── SELECTED TEXT

Madame Zilensky and the King of Finland Analysis

Carson McCullers

Style and Technique

(Comprehensive Guide to Short Stories, Critical Edition)

Like many of McCullers’s stories, “Madame Zilensky and the King of Finland” is narrated almost exclusively from the point of view of one particular character—in this story, Mr. Brook. Thus, what the reader knows of Madame Zilensky is filtered through Mr. Brook’s consciousness; the reader can know only what Mr. Brook knows or surmises about Madame Zilensky. The reader is thus forced, in a sense, to accept Mr. Brook’s interpretation of Madame Zilensky’s motive for dissembling. Actually, however, Mr. Brook arrives at the reason he does (that she lies in order to render the vacant expanses of her soul more habitable) because in her he sees his own life—carried to an extreme. In his view, she is a woman who is so obsessed with her work that there are no free hours in the day. Mr. Brook does have his quiet hours at night, with his brandy and his poetry book; he envisions none of that in her life: “All her life long Madame Zilensky had worked—at the piano, teaching, and writing those beautiful and immense twelve symphonies. Day and night she had drudged and struggled and thrown her soul into her work, and there was not much of her left over for anything else.”

────
── RECORDED INFORMATION

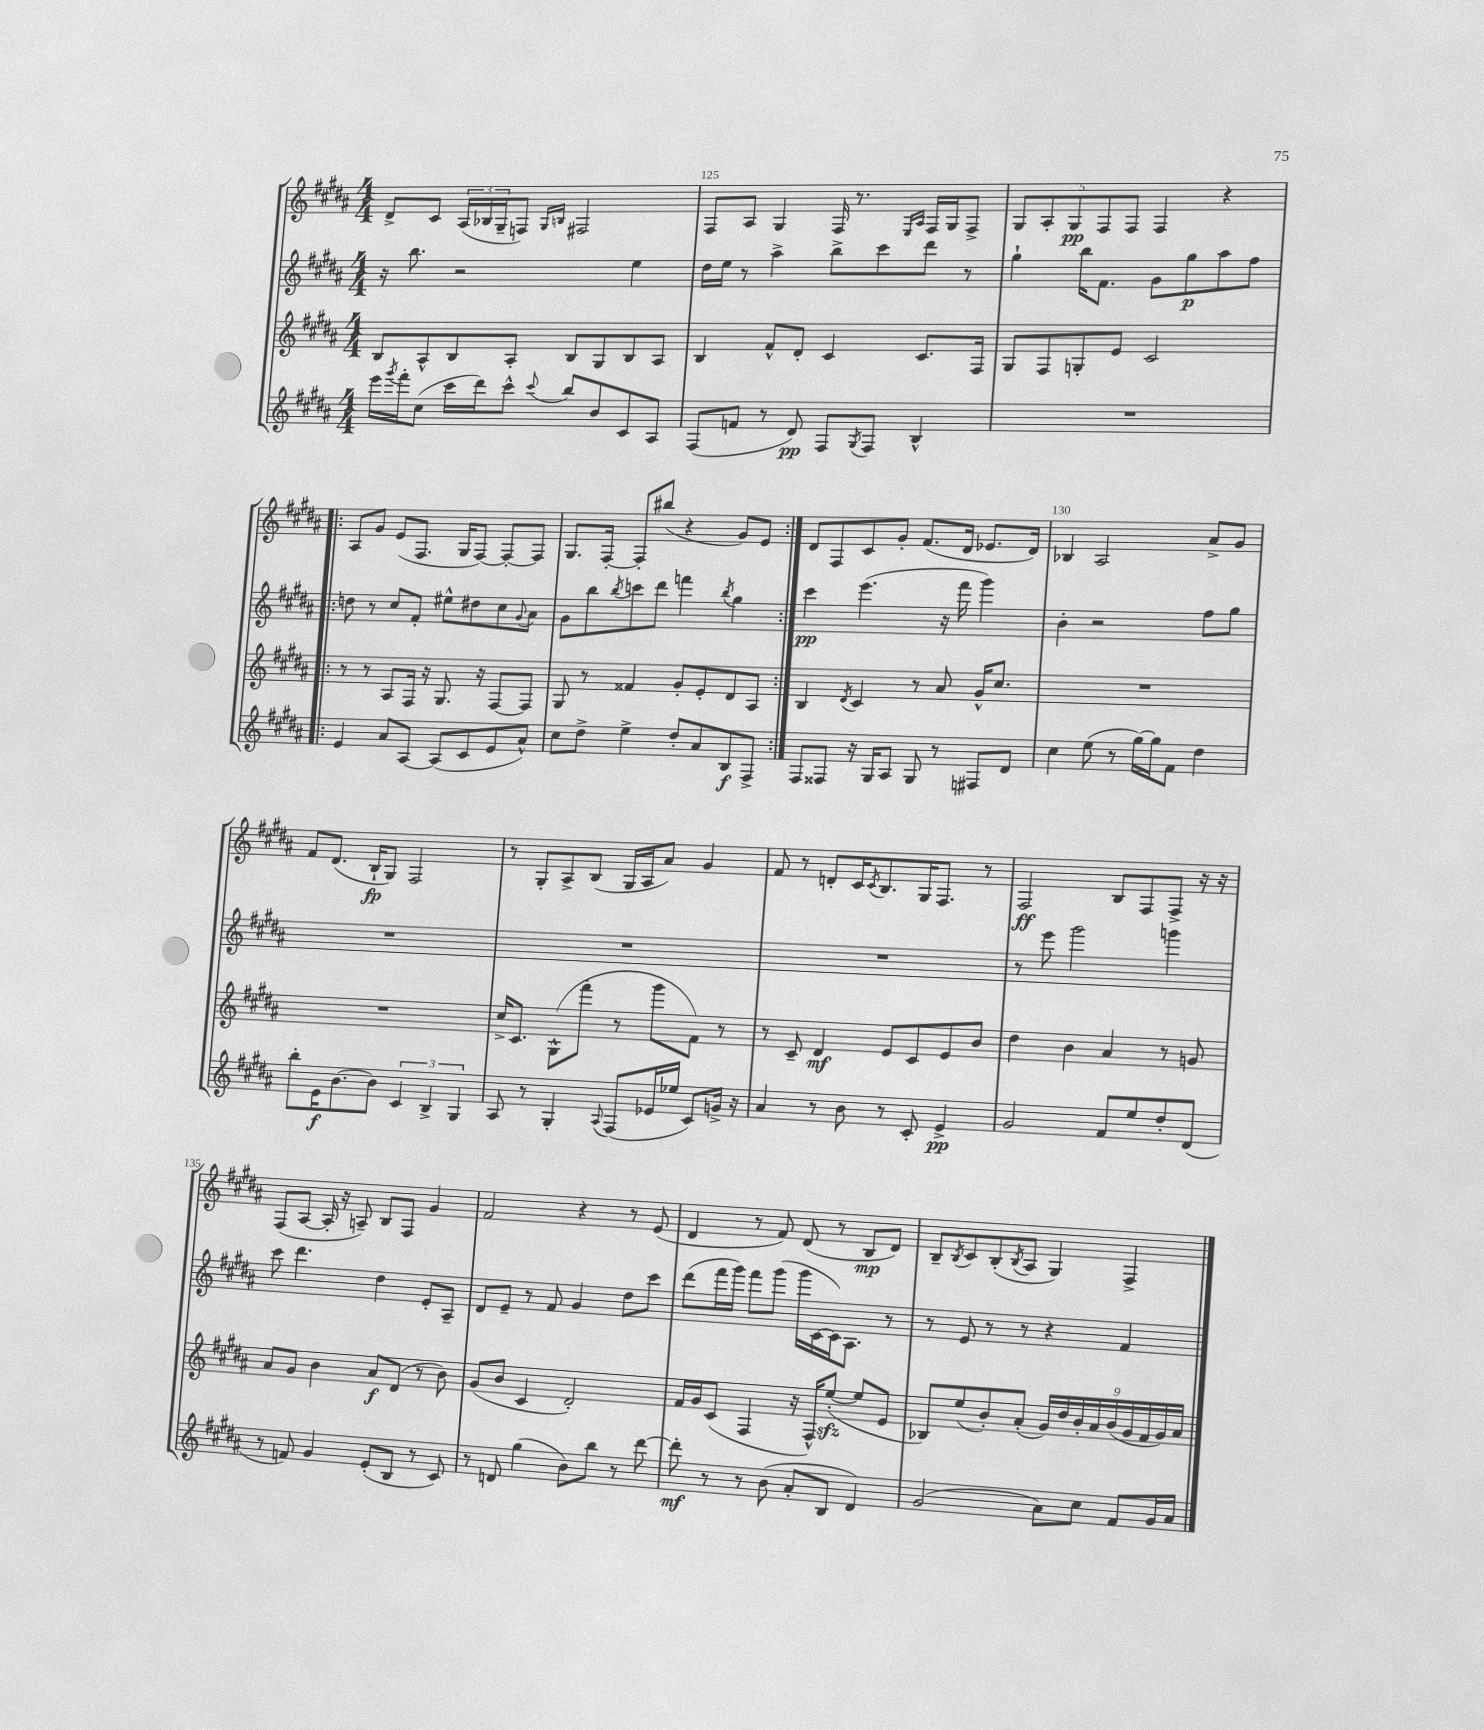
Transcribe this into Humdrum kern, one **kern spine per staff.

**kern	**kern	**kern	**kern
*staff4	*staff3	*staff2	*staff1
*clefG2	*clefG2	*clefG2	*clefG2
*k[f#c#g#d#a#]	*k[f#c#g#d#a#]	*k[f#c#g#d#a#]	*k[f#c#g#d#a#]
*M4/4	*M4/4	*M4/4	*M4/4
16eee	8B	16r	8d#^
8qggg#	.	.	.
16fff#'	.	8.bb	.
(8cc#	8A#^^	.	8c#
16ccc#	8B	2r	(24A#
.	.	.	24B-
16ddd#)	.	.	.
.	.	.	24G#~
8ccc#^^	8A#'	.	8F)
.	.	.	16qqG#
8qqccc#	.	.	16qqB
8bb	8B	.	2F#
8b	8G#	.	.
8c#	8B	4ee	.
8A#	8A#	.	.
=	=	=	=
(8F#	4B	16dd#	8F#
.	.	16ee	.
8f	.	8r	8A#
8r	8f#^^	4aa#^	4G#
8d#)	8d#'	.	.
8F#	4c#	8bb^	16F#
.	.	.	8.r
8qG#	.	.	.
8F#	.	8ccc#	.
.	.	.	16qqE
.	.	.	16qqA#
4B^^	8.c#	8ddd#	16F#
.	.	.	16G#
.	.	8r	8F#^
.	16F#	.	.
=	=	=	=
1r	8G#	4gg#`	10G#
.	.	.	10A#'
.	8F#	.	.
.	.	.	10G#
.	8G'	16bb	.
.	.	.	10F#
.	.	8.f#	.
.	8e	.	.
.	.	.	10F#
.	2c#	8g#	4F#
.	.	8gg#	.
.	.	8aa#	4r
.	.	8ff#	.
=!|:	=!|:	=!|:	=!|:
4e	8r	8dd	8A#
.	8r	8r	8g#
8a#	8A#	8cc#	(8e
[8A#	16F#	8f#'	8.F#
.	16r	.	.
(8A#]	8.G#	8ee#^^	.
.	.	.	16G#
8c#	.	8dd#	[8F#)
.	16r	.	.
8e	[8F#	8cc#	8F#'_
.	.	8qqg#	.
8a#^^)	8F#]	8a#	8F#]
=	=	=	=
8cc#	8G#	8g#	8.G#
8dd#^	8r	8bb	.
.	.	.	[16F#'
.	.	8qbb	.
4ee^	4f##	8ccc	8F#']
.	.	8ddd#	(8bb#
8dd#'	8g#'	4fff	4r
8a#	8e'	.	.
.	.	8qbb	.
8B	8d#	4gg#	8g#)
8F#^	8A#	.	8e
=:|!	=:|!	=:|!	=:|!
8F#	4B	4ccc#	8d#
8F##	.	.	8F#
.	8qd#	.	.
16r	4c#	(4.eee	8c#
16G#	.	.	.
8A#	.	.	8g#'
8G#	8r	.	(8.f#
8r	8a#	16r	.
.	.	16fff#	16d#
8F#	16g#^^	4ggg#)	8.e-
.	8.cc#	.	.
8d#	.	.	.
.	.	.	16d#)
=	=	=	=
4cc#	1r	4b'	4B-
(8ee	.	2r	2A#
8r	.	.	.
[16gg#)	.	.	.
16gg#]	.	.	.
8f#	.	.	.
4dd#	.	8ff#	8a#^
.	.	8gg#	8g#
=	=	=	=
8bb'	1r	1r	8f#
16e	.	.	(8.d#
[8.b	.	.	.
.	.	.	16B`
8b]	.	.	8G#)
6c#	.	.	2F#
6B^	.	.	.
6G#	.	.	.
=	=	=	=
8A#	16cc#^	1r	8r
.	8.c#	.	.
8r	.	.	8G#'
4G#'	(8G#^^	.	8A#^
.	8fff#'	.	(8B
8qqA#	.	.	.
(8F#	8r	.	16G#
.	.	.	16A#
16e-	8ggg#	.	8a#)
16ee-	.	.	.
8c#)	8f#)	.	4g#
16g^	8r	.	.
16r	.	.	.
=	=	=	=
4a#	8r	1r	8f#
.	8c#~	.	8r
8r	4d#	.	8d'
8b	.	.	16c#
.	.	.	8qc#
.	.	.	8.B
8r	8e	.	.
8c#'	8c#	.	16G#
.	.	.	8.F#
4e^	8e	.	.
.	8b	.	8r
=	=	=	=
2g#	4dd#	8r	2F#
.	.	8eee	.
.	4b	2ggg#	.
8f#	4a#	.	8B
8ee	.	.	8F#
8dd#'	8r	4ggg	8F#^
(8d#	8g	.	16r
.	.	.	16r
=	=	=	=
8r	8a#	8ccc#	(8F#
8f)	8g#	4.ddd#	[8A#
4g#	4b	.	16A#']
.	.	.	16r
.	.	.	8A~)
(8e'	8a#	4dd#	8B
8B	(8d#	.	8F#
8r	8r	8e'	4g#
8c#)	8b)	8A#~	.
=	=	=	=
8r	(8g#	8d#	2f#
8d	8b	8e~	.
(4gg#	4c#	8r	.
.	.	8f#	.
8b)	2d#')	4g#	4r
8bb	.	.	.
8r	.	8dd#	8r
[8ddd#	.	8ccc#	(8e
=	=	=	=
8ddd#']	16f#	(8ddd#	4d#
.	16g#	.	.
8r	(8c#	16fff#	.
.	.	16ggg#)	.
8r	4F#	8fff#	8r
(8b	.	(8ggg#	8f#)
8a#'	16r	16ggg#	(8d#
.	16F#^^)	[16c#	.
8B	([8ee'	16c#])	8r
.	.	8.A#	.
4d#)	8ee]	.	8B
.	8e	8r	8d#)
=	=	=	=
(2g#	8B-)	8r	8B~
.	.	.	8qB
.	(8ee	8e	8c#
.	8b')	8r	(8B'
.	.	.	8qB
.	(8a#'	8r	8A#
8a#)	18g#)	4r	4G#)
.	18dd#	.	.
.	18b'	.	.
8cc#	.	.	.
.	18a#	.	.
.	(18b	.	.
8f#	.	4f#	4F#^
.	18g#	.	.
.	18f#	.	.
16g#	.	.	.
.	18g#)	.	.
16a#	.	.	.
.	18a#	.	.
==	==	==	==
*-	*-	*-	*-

────

• _COMPLETE THE FOLLOWING_
a – Reproduce the whole analysis of the McCullers story word for word.
b – List every line of the rows that contains the string "kern". Case counts.

• _ANSWERS TO EACH TASK_
a –
Madame Zilensky and the King of Finland Analysis

Carson McCullers

Style and Technique

(Comprehensive Guide to Short Stories, Critical Edition)

Like many of McCullers’s stories, “Madame Zilensky and the King of Finland” is narrated almost exclusively from the point of view of one particular character—in this story, Mr. Brook. Thus, what the reader knows of Madame Zilensky is filtered through Mr. Brook’s consciousness; the reader can know only what Mr. Brook knows or surmises about Madame Zilensky. The reader is thus forced, in a sense, to accept Mr. Brook’s interpretation of Madame Zilensky’s motive for dissembling. Actually, however, Mr. Brook arrives at the reason he does (that she lies in order to render the vacant expanses of her soul more habitable) because in her he sees his own life—carried to an extreme. In his view, she is a woman who is so obsessed with her work that there are no free hours in the day. Mr. Brook does have his quiet hours at night, with his brandy and his poetry book; he envisions none of that in her life: “All her life long Madame Zilensky had worked—at the piano, teaching, and writing those beautiful and immense twelve symphonies. Day and night she had drudged and struggled and thrown her soul into her work, and there was not much of her left over for anything else.”

b –
Transcribe this into Humdrum kern, one **kern spine per staff.
**kern	**kern	**kern	**kern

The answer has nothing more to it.